Vielleicht wäre dann der erste Schritt: Gott das sagen. Mit ihm ins Gespräch kommen darüber. Es heißt ja hier auch: „Wenn ihr mich sucht, werde ich mich finden lassen.“ Das heißt, nicht zu sagen: „Gott, lass uns nach der Krise weiterreden.“ Sondern: „Wenn es dein Wunsch ist, dann hilf mir, jetzt nicht nur irgendwie durchkommen zu wollen, sondern eine neue Zukunft zu ergreifen.“

Dass die Welt, in die sie zurückkehren würden, in mancher Hinsicht anders aussehen würde als die, die sie verlassen hatten, das ahnten die Israeliten. Was sie aber nicht nur ahnten, sondern wussten: Gott wird auch dann bei uns sein.

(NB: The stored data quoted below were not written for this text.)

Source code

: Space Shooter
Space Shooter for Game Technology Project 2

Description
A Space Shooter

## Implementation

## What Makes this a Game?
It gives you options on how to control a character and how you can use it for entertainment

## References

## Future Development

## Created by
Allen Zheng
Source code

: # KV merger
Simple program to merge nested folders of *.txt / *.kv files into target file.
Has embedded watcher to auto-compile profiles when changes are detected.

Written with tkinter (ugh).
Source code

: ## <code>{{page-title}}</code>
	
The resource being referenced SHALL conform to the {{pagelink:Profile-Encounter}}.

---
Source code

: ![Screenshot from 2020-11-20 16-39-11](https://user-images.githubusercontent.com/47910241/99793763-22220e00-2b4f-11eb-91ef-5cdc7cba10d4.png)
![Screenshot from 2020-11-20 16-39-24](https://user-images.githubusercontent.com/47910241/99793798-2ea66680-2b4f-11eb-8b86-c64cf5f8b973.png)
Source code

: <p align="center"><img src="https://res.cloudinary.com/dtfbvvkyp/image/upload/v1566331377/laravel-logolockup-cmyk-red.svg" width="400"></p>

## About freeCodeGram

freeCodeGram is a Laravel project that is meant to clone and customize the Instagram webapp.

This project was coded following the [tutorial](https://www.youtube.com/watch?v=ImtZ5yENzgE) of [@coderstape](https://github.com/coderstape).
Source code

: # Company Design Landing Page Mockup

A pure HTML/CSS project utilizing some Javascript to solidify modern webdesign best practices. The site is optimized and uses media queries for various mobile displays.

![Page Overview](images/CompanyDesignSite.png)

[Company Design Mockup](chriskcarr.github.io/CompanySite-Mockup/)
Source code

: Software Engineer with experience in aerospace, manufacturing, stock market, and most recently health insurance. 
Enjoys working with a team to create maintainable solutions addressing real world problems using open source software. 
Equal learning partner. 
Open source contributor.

Die einzige Frage war dann: In dieser neuen Zukunft, wie wollen wir da leben, als Menschen Gottes, als Gemeinde Gottes? Und mitten in der Krise fingen sie schon an, diese neue Zukunft zu gestalten.

Das ist das, was ich uns wünsche. Uns persönlich. Und auch uns als Gemeinde. Dass wir mitten in der Krise voller Hoffnung auf Gott sagen: Jetzt fange ich an, jetzt fangen wir an, die neue Zukunft zu gestalten. Amen.